Exploring AI Use Cases: Successes and Challenges in the North American Public Sector

Discover key insights from our recent online webinar on AI use cases, implementation strategies, and ethical governance.

Introduction

Artificial Intelligence (AI) is rapidly transforming industries worldwide, and the public sector is no exception. Governments and public agencies across North America are leveraging AI to drive efficiency, enhance decision-making, and improve service delivery. However, implementing AI comes with its own set of challenges and ethical considerations. The AI Used Cases online webinar, featuring experts from various government agencies and organizations, explored the successes, challenges, and future potential of AI within the public sector.

Watch the Full Webinar

It provides in-depth insights into key AI use cases, strategies for overcoming implementation challenges, and discussions on ethics and governance.

Speakers: 

  1. Charlie Hamer, Co-Founder, Public Sector Network (Facilitator)
  2. Zen Van Loan, AI Data Analytics Implementation Lead, Texas Workforce Commission
  3. Nathan Manzotti, Managing Director, Data & Analytics, GSA Center of Excellence
  4. Anthony Fisher, Local Agency Security Officer for Data Governance and AI, Colorado Department of Revenue
  5. Agata Ciesielski, AI Resident, Department of Homeland Security

Here is a summary of the key takeaways from the session...


1. Identifying and Prioritizing AI Use Cases 

[08:26] Zen Van Loan – Division and AI Data Analytics Implementation Lead, Texas Workforce Commission: 

  • Begin with a needs assessment to identify pain points.
  • Conduct feasibility and impact studies.
  • Start with small-scale projects to ensure manageable risk and scalability.
  • Example: Using AI to predict workforce attrition and plan for skill gaps.

[10:06] Agata Ciesielski – AI Resident, Department of Homeland Security: 

  • Align AI projects with organizational missions.
  • Homeland Security prioritizes critical areas like combating fentanyl trafficking and improving cybersecurity.

[12:24] Anthony Fisher – Local Agency Security Officer, Colorado Department of Revenue: 

  • Focus on low-risk, high-impact projects.
  • Example: Using AI to detect potholes and improve road maintenance.

[14:59] Nathan Manzotti – Managing Director, GSA Centre of Excellence: 

  • Use frameworks like the AI Capability Maturity Model to assess readiness.
  • Explore tools such as the GAO AI Accountability Framework for structured evaluation.

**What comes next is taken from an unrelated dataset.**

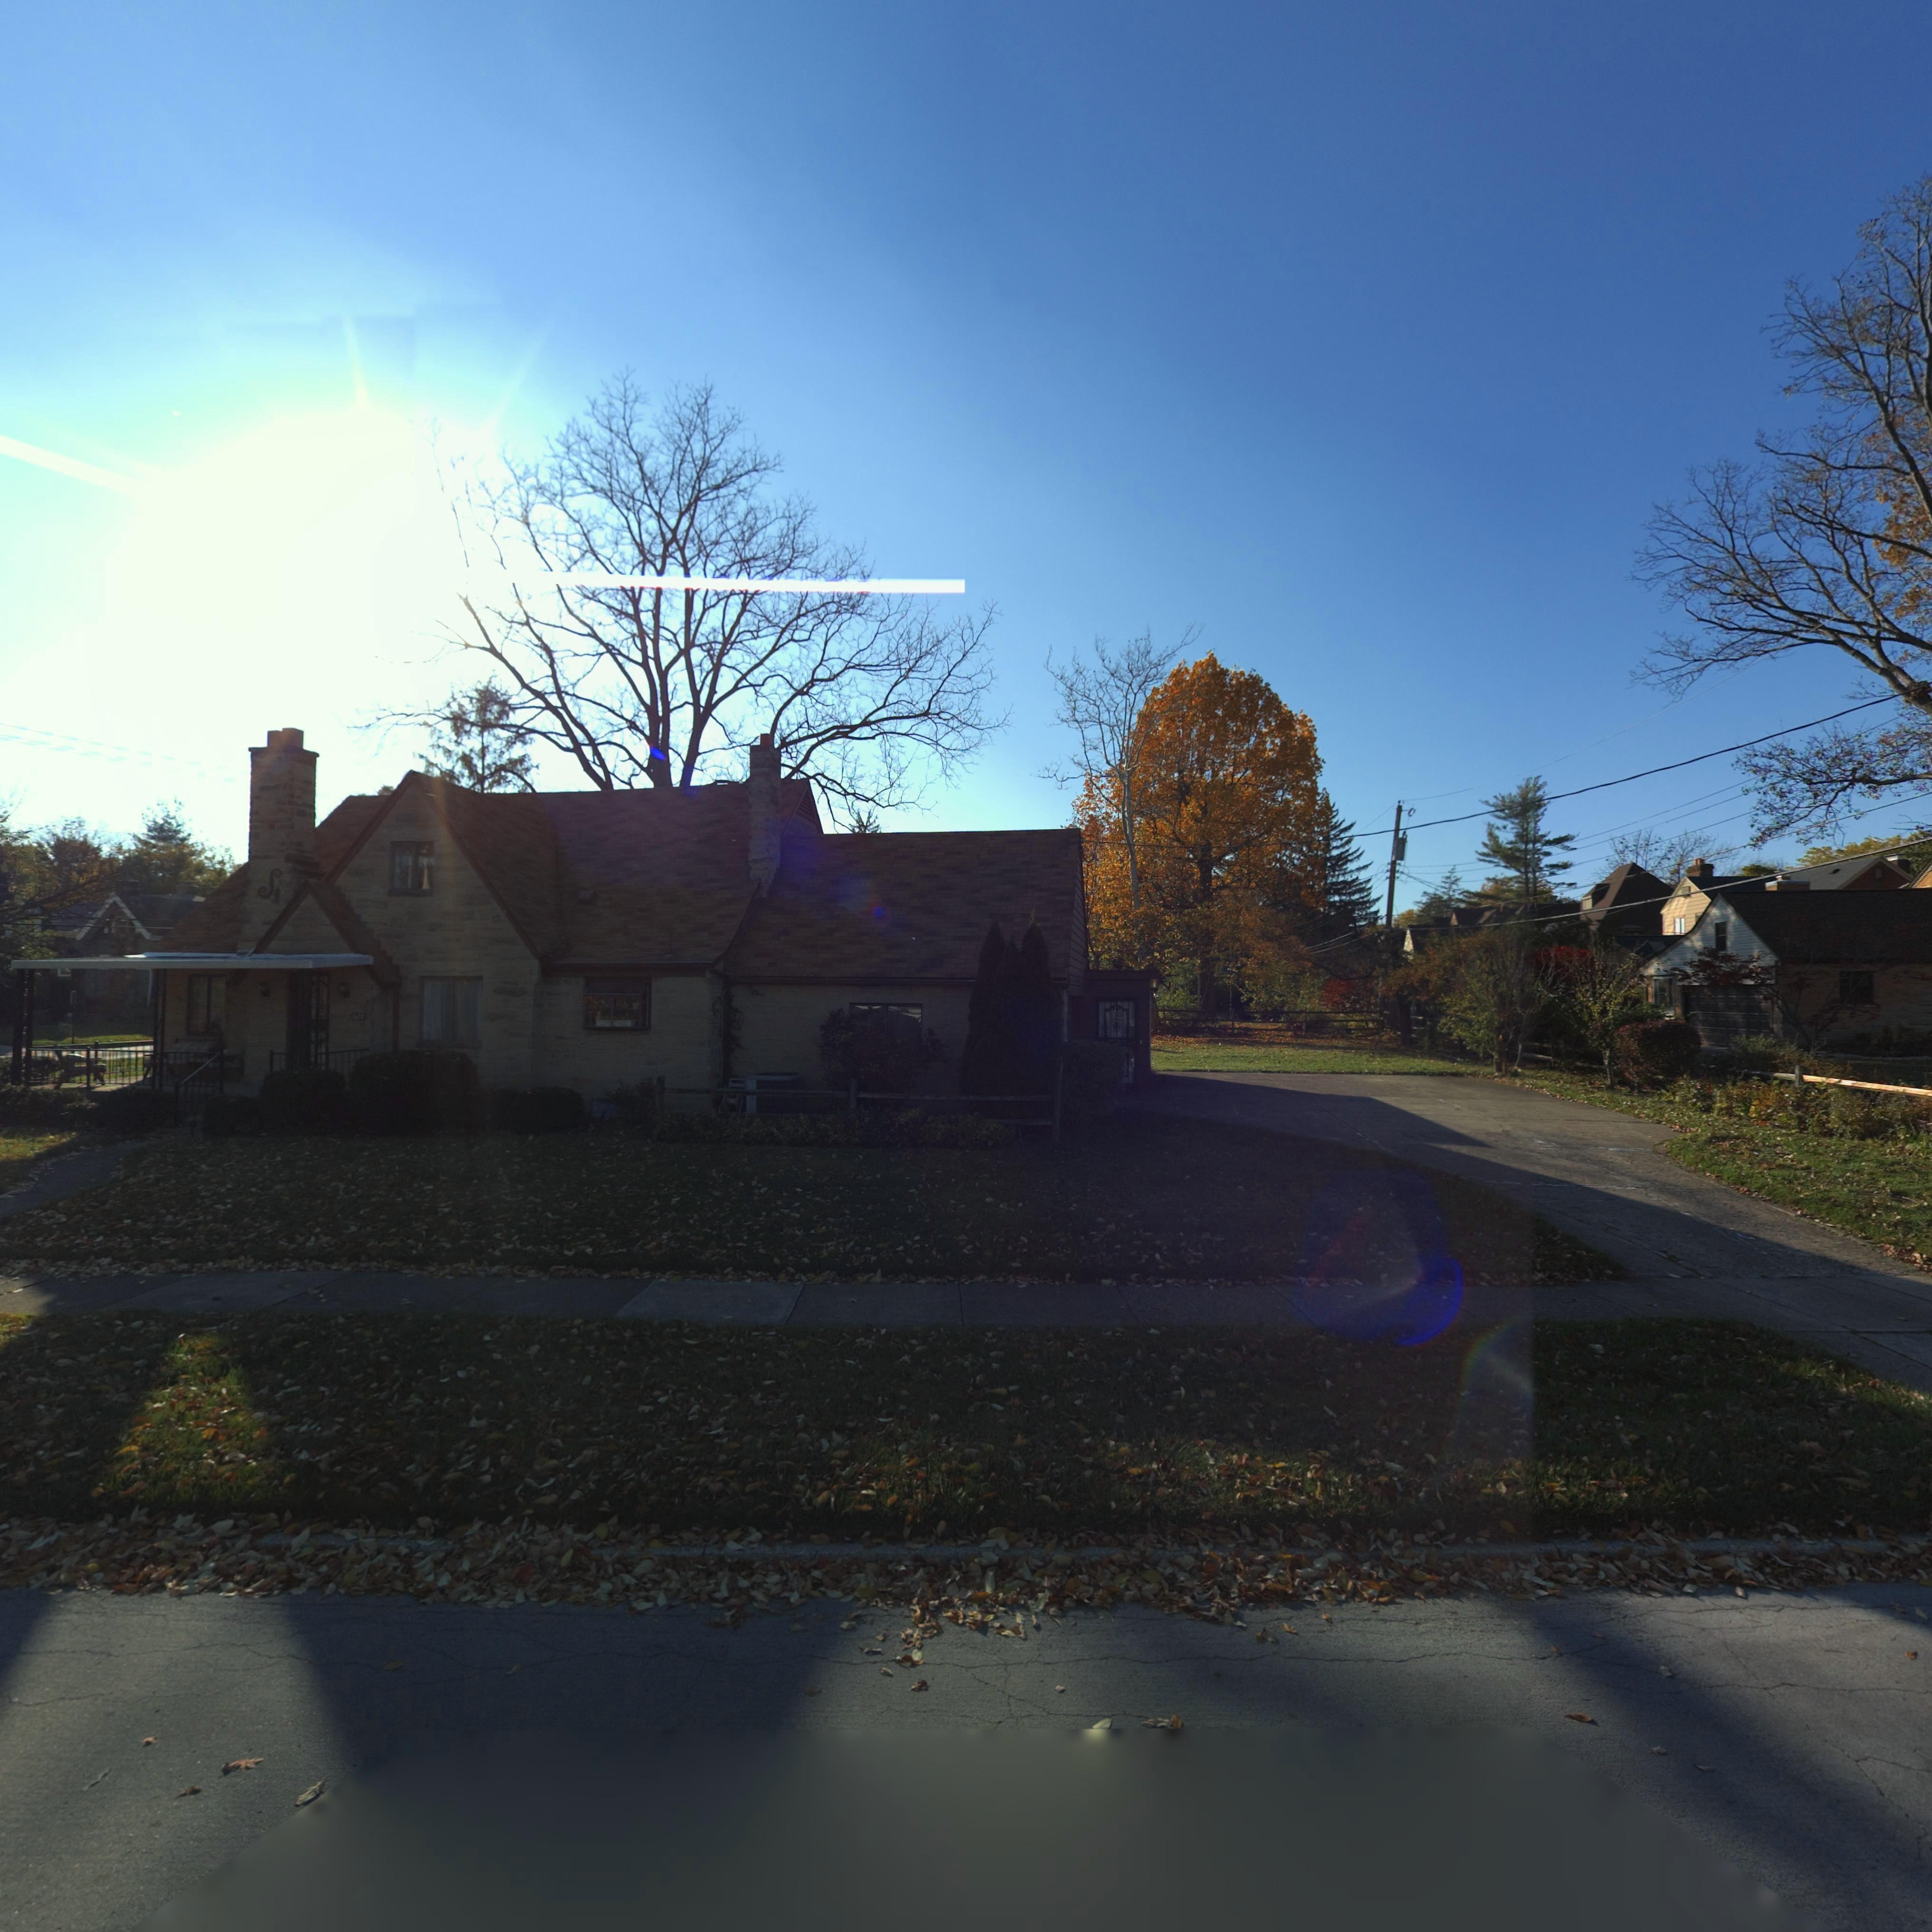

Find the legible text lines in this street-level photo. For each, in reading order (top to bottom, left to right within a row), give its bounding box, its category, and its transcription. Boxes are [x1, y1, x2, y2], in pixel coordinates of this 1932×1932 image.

[351, 1013, 365, 1020] StreetNumber: 625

2. Successful AI Implementations

[17:51] Agata Ciesielski: 

  • Four pillars of success: workforce readiness, innovation pathways, infrastructure, and governance.
  • Example: FEMA’s use of computer vision to assess home damage.

[22:08] Zen Van Loan: 

  • Texas’ smart city initiatives, such as AI for traffic monitoring and real-time adjustments.
  • Automating benefits processing, reducing wait times from 30 days to under an hour.

[27:48] Nathan Manzotti: 

  • USDA’s AI prototype for automating beef grading using computer vision.
  • National Institute of Standards and Technology’s (NIST) work on detecting child exploitation content.

3. Policy and Governance in AI 

[32:11] Anthony Fisher: 

  • Develop human-centric AI policies to ensure accountability.
  • Address bias through robust data governance practices.
  • Example: A chatbot deployed for public policy queries was fine-tuned to avoid outdated or misleading outputs.

[39:45] Zen Van Loan: 

  • Adopt privacy-first design principles.
  • Secure internal systems to mitigate data leakage risks.
  • Regularly conduct independent audits to ensure compliance.

4. Overcoming Challenges in AI Adoption 

[35:13] Agata Ciesielski: 

  • Address barriers around safety, security, and responsibility.
  • Example: DHS uses AI to detect suspicious vehicles, enhancing border security while maintaining ethical oversight.

[41:15] Zen Van Loan: 

  • Early adopters require education on secure and ethical AI use.
  • Provide tools to prevent unintentional data breaches, such as secure AI platforms.

5. Future Trends and Emerging Technologies 

[42:12] Nathan Manzotti: 

  • Growth in embedded systems and edge AI capabilities.
  • Challenges include limits in data availability for training and reliance on synthetic data.

[44:13] Anthony Fisher: 

  • Expect consolidation of niche AI tools into larger platforms by major tech players.
  • AI will fill gaps in human resources, enabling faster and more efficient processes.

[46:50] Agata Ciesielski: 

  • Increased adoption of agent-based systems and robotics in public services.
  • AI interacting with physical systems, such as autonomous vehicles.

Conclusion 

The potential of AI in the public sector is vast, from streamlining operations to addressing critical societal challenges. As discussed during the online webinar, success depends on aligning AI projects with organizational goals, ensuring robust governance, and maintaining ethical standards.